Records provided section start

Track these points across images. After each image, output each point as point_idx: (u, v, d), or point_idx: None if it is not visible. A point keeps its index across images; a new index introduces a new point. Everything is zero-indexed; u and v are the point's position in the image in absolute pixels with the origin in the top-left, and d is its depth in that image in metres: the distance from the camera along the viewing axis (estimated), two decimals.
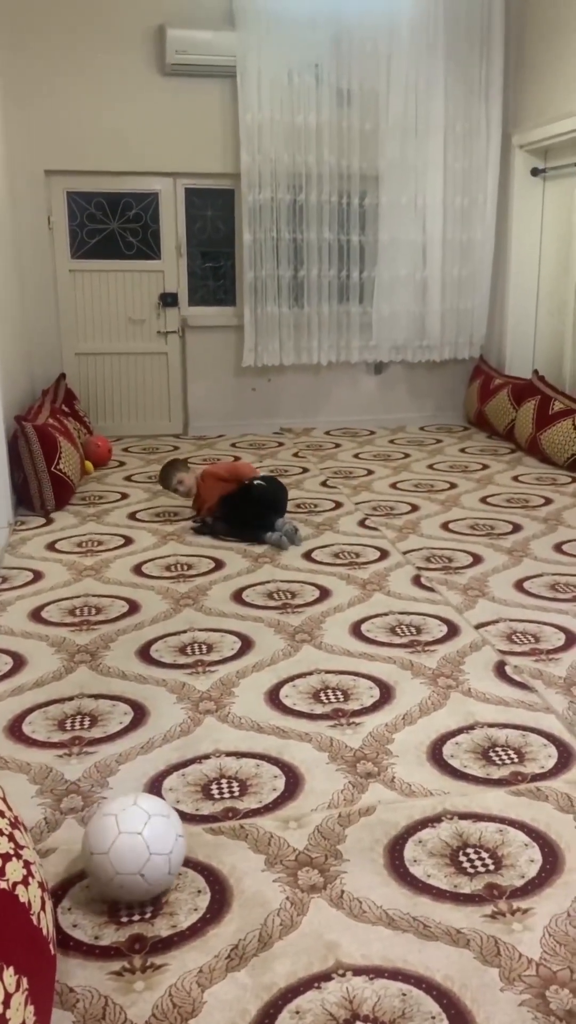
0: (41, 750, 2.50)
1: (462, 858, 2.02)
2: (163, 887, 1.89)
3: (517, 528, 4.49)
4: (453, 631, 3.26)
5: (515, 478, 5.52)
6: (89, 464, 5.75)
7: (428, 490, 5.26)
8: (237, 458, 6.01)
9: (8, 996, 1.34)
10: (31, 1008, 1.41)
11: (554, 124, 6.12)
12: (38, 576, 3.91)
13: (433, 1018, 1.59)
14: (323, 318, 6.88)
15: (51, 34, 6.16)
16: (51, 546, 4.32)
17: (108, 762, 2.43)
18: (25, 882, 1.53)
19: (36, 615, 3.48)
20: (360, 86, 6.49)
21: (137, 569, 3.98)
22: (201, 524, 4.54)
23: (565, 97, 5.99)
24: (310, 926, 1.82)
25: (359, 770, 2.37)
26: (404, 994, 1.65)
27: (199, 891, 1.93)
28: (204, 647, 3.16)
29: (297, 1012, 1.61)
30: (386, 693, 2.80)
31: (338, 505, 4.97)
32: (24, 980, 1.40)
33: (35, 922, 1.53)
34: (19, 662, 3.07)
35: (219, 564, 4.04)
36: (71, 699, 2.80)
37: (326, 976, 1.69)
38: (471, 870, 1.98)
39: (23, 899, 1.50)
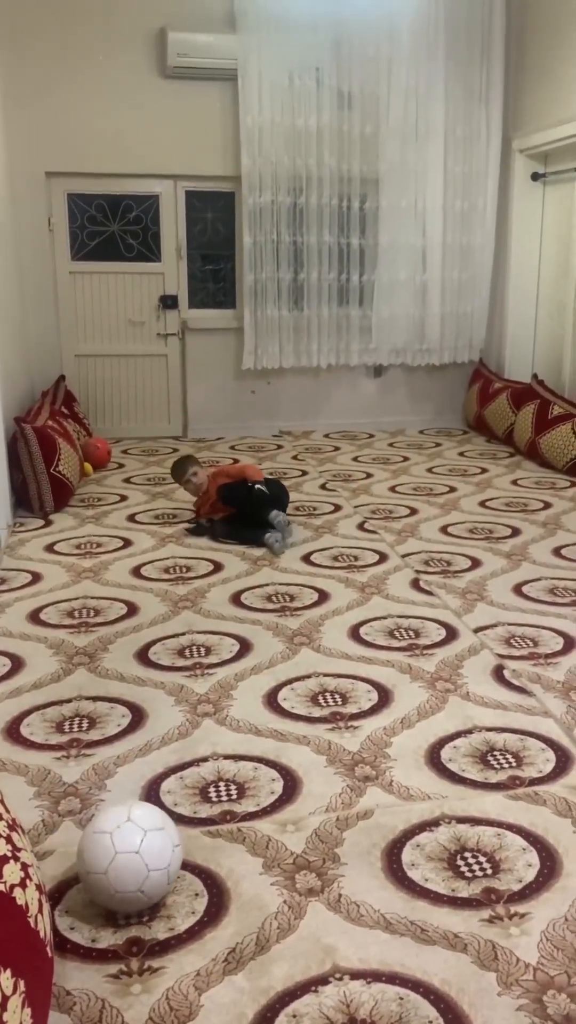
0: (39, 752, 2.50)
1: (460, 862, 2.02)
2: (163, 896, 1.89)
3: (516, 532, 4.49)
4: (452, 635, 3.26)
5: (514, 482, 5.52)
6: (88, 466, 5.75)
7: (427, 494, 5.26)
8: (235, 460, 6.01)
9: (5, 999, 1.34)
10: (28, 1011, 1.41)
11: (554, 129, 6.13)
12: (37, 578, 3.91)
13: (430, 1022, 1.59)
14: (323, 321, 6.89)
15: (53, 36, 6.16)
16: (50, 548, 4.32)
17: (106, 764, 2.43)
18: (23, 884, 1.53)
19: (35, 617, 3.48)
20: (360, 89, 6.51)
21: (136, 571, 3.98)
22: (196, 526, 4.54)
23: (565, 102, 6.00)
24: (307, 930, 1.82)
25: (357, 773, 2.37)
26: (401, 998, 1.65)
27: (196, 894, 1.93)
28: (202, 650, 3.16)
29: (294, 1016, 1.61)
30: (384, 696, 2.80)
31: (337, 508, 4.97)
32: (21, 983, 1.40)
33: (32, 924, 1.53)
34: (17, 664, 3.06)
35: (218, 567, 4.04)
36: (69, 701, 2.79)
37: (323, 980, 1.69)
38: (469, 874, 1.98)
39: (20, 901, 1.50)
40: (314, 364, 6.98)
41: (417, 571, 3.93)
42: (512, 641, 3.19)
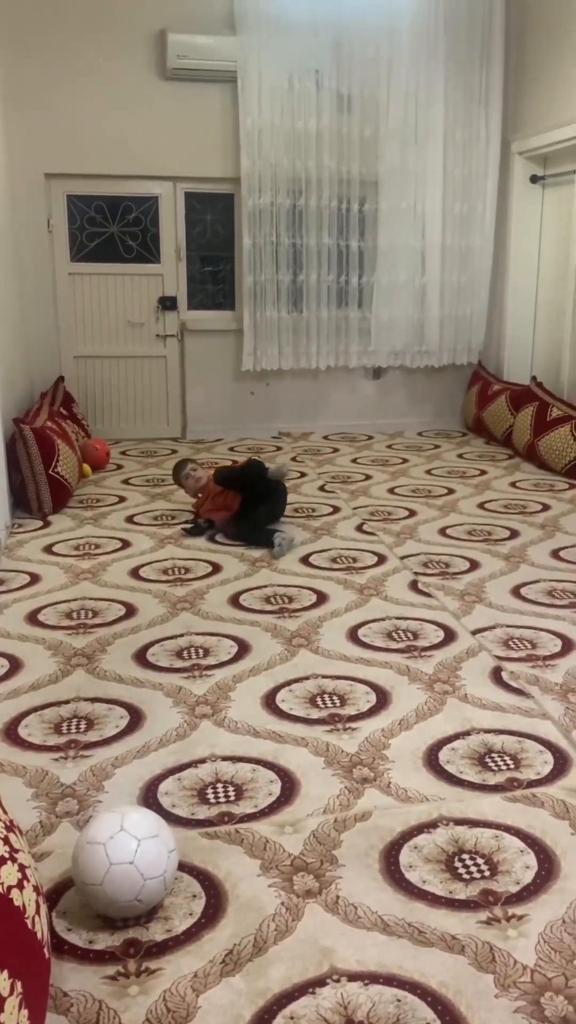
0: (37, 753, 2.50)
1: (457, 864, 2.02)
2: (160, 901, 1.89)
3: (515, 534, 4.49)
4: (450, 636, 3.26)
5: (513, 484, 5.53)
6: (87, 467, 5.75)
7: (426, 495, 5.27)
8: (234, 462, 6.00)
9: (2, 1000, 1.34)
10: (25, 1012, 1.40)
11: (553, 131, 6.14)
12: (35, 579, 3.91)
13: None
14: (322, 323, 6.89)
15: (53, 38, 6.17)
16: (48, 549, 4.32)
17: (104, 766, 2.43)
18: (20, 886, 1.53)
19: (33, 618, 3.47)
20: (360, 92, 6.51)
21: (134, 572, 3.98)
22: (194, 526, 4.54)
23: (565, 104, 6.01)
24: (305, 931, 1.82)
25: (355, 775, 2.37)
26: (399, 1000, 1.65)
27: (194, 896, 1.93)
28: (201, 651, 3.16)
29: (292, 1018, 1.61)
30: (383, 698, 2.80)
31: (336, 510, 4.97)
32: (18, 984, 1.40)
33: (30, 926, 1.53)
34: (15, 665, 3.06)
35: (216, 568, 4.04)
36: (67, 702, 2.79)
37: (321, 981, 1.69)
38: (466, 876, 1.98)
39: (18, 903, 1.50)
40: (313, 366, 6.99)
41: (416, 573, 3.93)
42: (510, 643, 3.19)
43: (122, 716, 2.70)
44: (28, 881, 1.58)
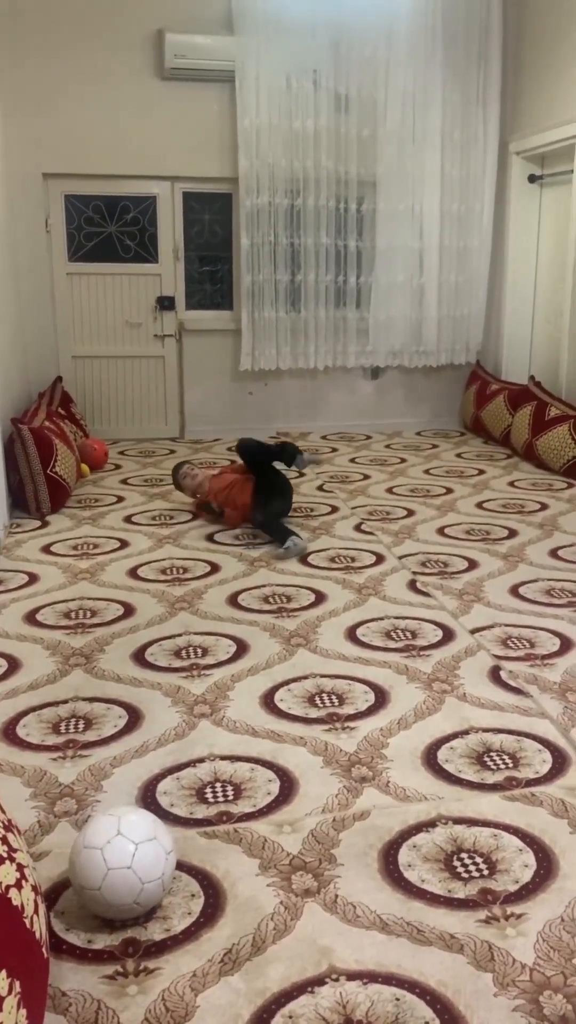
0: (35, 753, 2.50)
1: (456, 863, 2.02)
2: (158, 902, 1.88)
3: (513, 533, 4.49)
4: (448, 636, 3.26)
5: (511, 483, 5.53)
6: (85, 467, 5.74)
7: (424, 495, 5.27)
8: (232, 462, 6.01)
9: (1, 999, 1.33)
10: (23, 1011, 1.40)
11: (551, 131, 6.15)
12: (33, 579, 3.91)
13: (426, 1023, 1.59)
14: (320, 323, 6.89)
15: (50, 38, 6.17)
16: (46, 549, 4.32)
17: (102, 765, 2.43)
18: (18, 885, 1.53)
19: (31, 618, 3.47)
20: (358, 92, 6.51)
21: (132, 572, 3.98)
22: (207, 506, 4.57)
23: (562, 104, 6.01)
24: (304, 931, 1.82)
25: (354, 774, 2.37)
26: (398, 999, 1.64)
27: (193, 895, 1.93)
28: (199, 651, 3.16)
29: (290, 1017, 1.61)
30: (381, 697, 2.80)
31: (334, 509, 4.97)
32: (17, 983, 1.40)
33: (28, 925, 1.52)
34: (14, 665, 3.06)
35: (215, 568, 4.03)
36: (65, 702, 2.79)
37: (319, 981, 1.69)
38: (465, 875, 1.98)
39: (16, 902, 1.50)
40: (311, 366, 6.99)
41: (414, 572, 3.93)
42: (509, 642, 3.19)
43: (120, 716, 2.70)
44: (26, 881, 1.58)
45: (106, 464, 6.10)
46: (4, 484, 4.68)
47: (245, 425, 7.08)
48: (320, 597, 3.66)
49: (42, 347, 6.57)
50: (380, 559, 4.12)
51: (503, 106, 6.72)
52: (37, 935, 1.56)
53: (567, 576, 3.86)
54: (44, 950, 1.60)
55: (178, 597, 3.67)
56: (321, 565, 4.05)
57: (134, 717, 2.69)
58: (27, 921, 1.52)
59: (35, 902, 1.60)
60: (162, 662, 3.07)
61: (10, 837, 1.62)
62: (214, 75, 6.33)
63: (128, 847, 1.80)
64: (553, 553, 4.17)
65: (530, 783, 2.33)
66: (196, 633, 3.31)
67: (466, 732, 2.58)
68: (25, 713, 2.72)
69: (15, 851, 1.60)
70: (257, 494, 4.54)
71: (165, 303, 6.84)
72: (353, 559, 4.13)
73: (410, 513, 4.88)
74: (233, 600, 3.64)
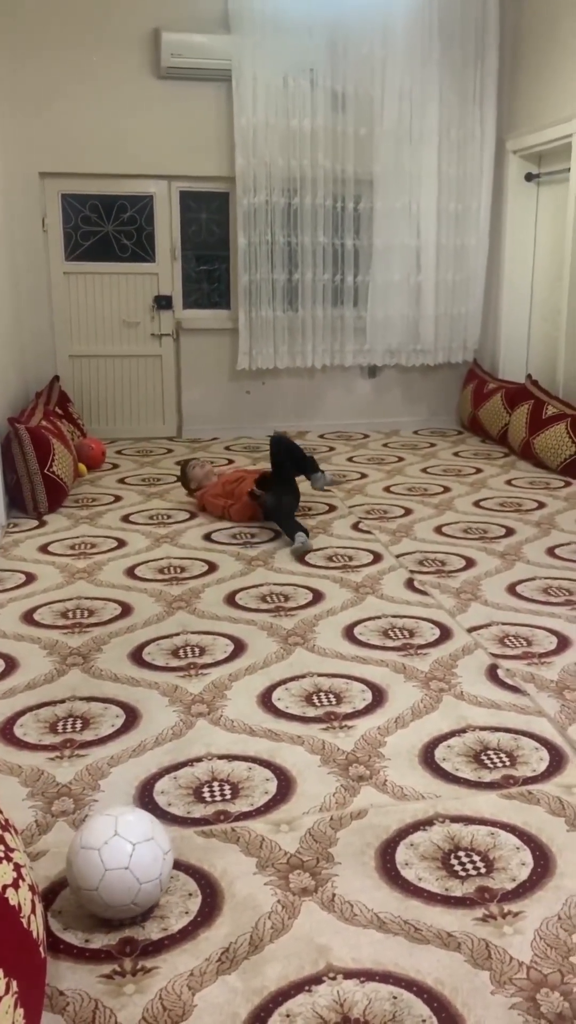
0: (32, 753, 2.49)
1: (453, 861, 2.02)
2: (156, 901, 1.89)
3: (510, 532, 4.49)
4: (446, 634, 3.26)
5: (508, 482, 5.53)
6: (82, 466, 5.74)
7: (422, 494, 5.27)
8: (230, 461, 6.01)
9: None
10: (20, 1011, 1.40)
11: (548, 129, 6.15)
12: (30, 578, 3.90)
13: (424, 1021, 1.59)
14: (317, 322, 6.89)
15: (46, 37, 6.16)
16: (44, 548, 4.31)
17: (100, 765, 2.43)
18: (15, 885, 1.53)
19: (28, 617, 3.47)
20: (355, 91, 6.51)
21: (130, 572, 3.98)
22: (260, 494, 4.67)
23: (559, 102, 6.02)
24: (301, 929, 1.82)
25: (351, 773, 2.37)
26: (395, 997, 1.65)
27: (190, 894, 1.93)
28: (197, 650, 3.16)
29: (288, 1015, 1.61)
30: (378, 696, 2.80)
31: (332, 508, 4.97)
32: (14, 983, 1.40)
33: (25, 925, 1.52)
34: (11, 664, 3.06)
35: (212, 567, 4.03)
36: (63, 702, 2.79)
37: (317, 979, 1.69)
38: (462, 873, 1.98)
39: (13, 902, 1.50)
40: (309, 365, 6.99)
41: (411, 571, 3.93)
42: (506, 641, 3.20)
43: (118, 715, 2.70)
44: (24, 880, 1.58)
45: (103, 463, 6.10)
46: (1, 484, 4.68)
47: (243, 424, 7.09)
48: (318, 596, 3.66)
49: (39, 346, 6.56)
50: (378, 558, 4.12)
51: (500, 104, 6.72)
52: (34, 934, 1.57)
53: (564, 574, 3.86)
54: (41, 949, 1.60)
55: (176, 596, 3.67)
56: (319, 564, 4.05)
57: (131, 716, 2.69)
58: (24, 921, 1.52)
59: (32, 902, 1.60)
60: (159, 661, 3.07)
61: (7, 837, 1.62)
62: (211, 74, 6.33)
63: (125, 847, 1.80)
64: (550, 551, 4.18)
65: (527, 781, 2.33)
66: (193, 632, 3.31)
67: (463, 731, 2.59)
68: (22, 713, 2.72)
69: (12, 851, 1.60)
70: (271, 484, 4.61)
71: (162, 302, 6.84)
72: (351, 558, 4.13)
73: (408, 512, 4.88)
74: (231, 599, 3.64)
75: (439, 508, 4.95)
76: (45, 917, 1.84)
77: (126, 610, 3.53)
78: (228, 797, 2.27)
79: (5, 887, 1.49)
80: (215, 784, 2.33)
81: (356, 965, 1.72)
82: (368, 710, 2.71)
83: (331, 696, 2.81)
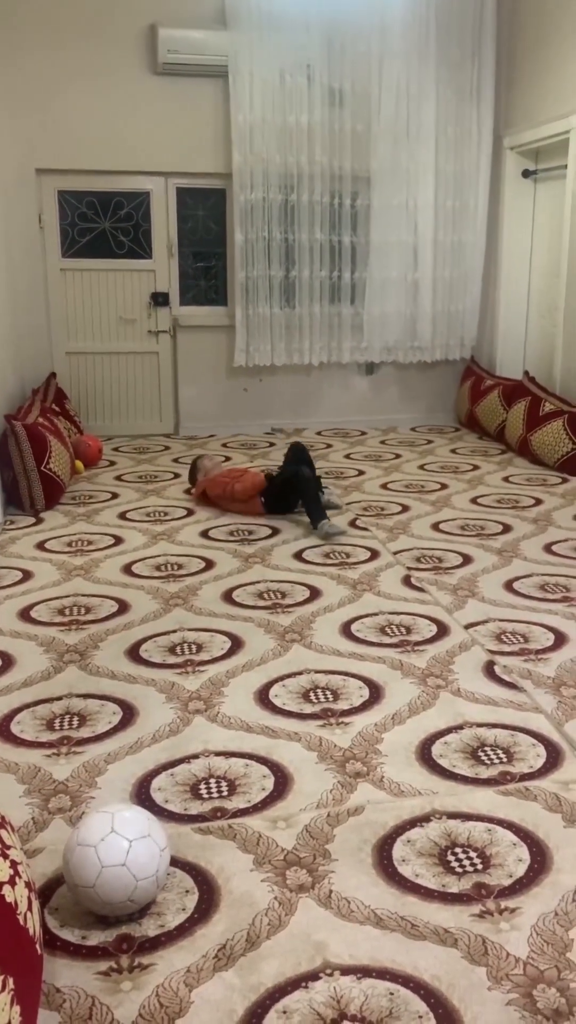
0: (29, 750, 2.49)
1: (450, 858, 2.02)
2: (153, 898, 1.88)
3: (507, 529, 4.49)
4: (443, 631, 3.27)
5: (505, 479, 5.53)
6: (79, 464, 5.73)
7: (419, 491, 5.27)
8: (227, 458, 6.01)
9: None
10: (17, 1008, 1.40)
11: (545, 126, 6.14)
12: (27, 576, 3.90)
13: (420, 1017, 1.59)
14: (314, 319, 6.88)
15: (43, 33, 6.14)
16: (40, 545, 4.31)
17: (97, 762, 2.42)
18: (12, 882, 1.53)
19: (25, 615, 3.47)
20: (352, 87, 6.50)
21: (127, 569, 3.97)
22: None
23: (556, 99, 6.01)
24: (298, 926, 1.82)
25: (348, 770, 2.37)
26: (392, 993, 1.65)
27: (187, 891, 1.93)
28: (194, 647, 3.16)
29: (284, 1012, 1.61)
30: (376, 693, 2.80)
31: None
32: (10, 980, 1.40)
33: (21, 922, 1.52)
34: (8, 662, 3.05)
35: (209, 564, 4.03)
36: (60, 699, 2.79)
37: (314, 976, 1.69)
38: (459, 869, 1.98)
39: (9, 899, 1.50)
40: (306, 362, 6.98)
41: (409, 568, 3.93)
42: (503, 637, 3.20)
43: (115, 712, 2.69)
44: (20, 877, 1.58)
45: (100, 460, 6.09)
46: None
47: (240, 421, 7.08)
48: (315, 593, 3.66)
49: (36, 343, 6.55)
50: (375, 555, 4.12)
51: (497, 101, 6.71)
52: (31, 932, 1.56)
53: (561, 571, 3.86)
54: (38, 946, 1.60)
55: (173, 593, 3.67)
56: (316, 561, 4.05)
57: (128, 713, 2.69)
58: (21, 918, 1.52)
59: (29, 899, 1.60)
60: (156, 658, 3.07)
61: (4, 833, 1.62)
62: (207, 70, 6.32)
63: (122, 844, 1.80)
64: (547, 548, 4.18)
65: (524, 778, 2.33)
66: (190, 629, 3.31)
67: (460, 727, 2.59)
68: (19, 710, 2.72)
69: (9, 848, 1.60)
70: (284, 486, 4.67)
71: (159, 299, 6.83)
72: (348, 555, 4.13)
73: (405, 509, 4.88)
74: (228, 596, 3.64)
75: (436, 505, 4.95)
76: (42, 914, 1.84)
77: (123, 607, 3.53)
78: (225, 794, 2.27)
79: (1, 884, 1.49)
80: (212, 781, 2.33)
81: (353, 961, 1.73)
82: (365, 707, 2.71)
83: (328, 693, 2.81)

Records provided section end

Look through the material above and print exactly the lines from the one containing "5: (515, 478, 5.52)" to the one containing "27: (199, 891, 1.93)", both included, and nothing more.

5: (515, 478, 5.52)
6: (89, 464, 5.75)
7: (428, 490, 5.26)
8: (237, 458, 6.01)
9: (8, 996, 1.34)
10: (31, 1008, 1.41)
11: (554, 124, 6.12)
12: (38, 576, 3.91)
13: (433, 1018, 1.59)
14: (323, 318, 6.88)
15: (51, 34, 6.16)
16: (51, 546, 4.32)
17: (108, 762, 2.43)
18: (25, 882, 1.53)
19: (36, 615, 3.48)
20: (360, 86, 6.49)
21: (137, 569, 3.98)
22: (201, 524, 4.54)
23: (565, 97, 5.99)
24: (310, 926, 1.82)
25: (359, 770, 2.37)
26: (404, 994, 1.65)
27: (199, 891, 1.93)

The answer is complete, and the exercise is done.